In the case of the Green Deal data space, it will be important to consider the underpinning policies and sectoral data-related legislation, e.g., in the areas of financing, sustainability reporting, energy and mobility, etc., as well as forthcoming updates to the existing legal framework for environmental data sharing, and the Implementing Act on a list of High-Value Datasets.  

Adapting data spaces to the specific needs of discrete ecosystems depends on the given requirements of a domain, sector, or territory. For instance, a data space for the energy industry should take into consideration the specific needs of the stakeholders of that domain (distribution system operators, transmission system operators, etc.), and it should also support the constraints of the smart-grid cyber-physical system (e.g., when building a digital twin, so that data exchange has an effect on grid operation).  

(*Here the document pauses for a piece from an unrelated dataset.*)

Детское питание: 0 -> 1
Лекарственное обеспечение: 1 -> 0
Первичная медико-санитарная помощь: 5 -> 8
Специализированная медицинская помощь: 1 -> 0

GOVERNANCE TRUST ACROSS SECTORAL BOUNDARIES

Governance (and trust) becomes especially important when working across sectoral boundaries and where there is a need for multiple commons, communities and actors to interact together, for example in use cases across thematic data spaces, such as the future Green Deal data space. Likewise, the pan-EU data space for smart communities, to be interconnected with the Green Deal data space, should take into consideration the multitude and variety of possible cross-domain interactions (e.g., energy, mobility, health, water and waste management, etc.).

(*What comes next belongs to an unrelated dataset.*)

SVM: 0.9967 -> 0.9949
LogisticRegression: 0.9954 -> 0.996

The European mobility data space may need to interact and link with, for example, the Tourism data space or the Industrial and Manufacturing data space. There will thus be a need to accommodate different data sources and services, and different layers of data curation, enrichment and analysis, which may be separated by legal, institutional, infrastructural and even funding silos. In this sense, European data spaces should ensure inter data space interoperability (including legal interoperability), allowing for cross-sectoral data exchange and synergies between multiple data space instances or data sharing initiatives, in order to pave the way towards the federation of interoperable data spaces envisaged by the European Strategy for Data.   

The governance in a data space sets the management and guides the process to achieve the vision of the community, that is, to create value for the data space community by facilitating the finding, access, interoperability, and reuse of data irrespective of its physical location, in a trusted and secure environment. For each participant of the community, this implies that the authority and decisions that affect its own data assets should be orchestrated also with the rights and interests of other collaborating participants of the data space.  

A fit-for-purpose data space governance framework should create the conditions for more systematic, sustainable, and responsible data sharing and collaboration. It will thus be important to design a governance system that can incentivise participation and collaboration between diverse actors in a way that fosters trust and inclusion, for example, ask whether a hypothetical Urban data space could lead to an integration of stakeholders and offer a new sphere for creativity, participation, as well as novel formats for engaging those in the urban public sphere who were previously not involved. Similarly, in the context of the Green Deal Data Space, it will be interesting to explore opportunities and governance approaches for the integration of citizen-generated content and contributions, as well as new citizen engagement practices.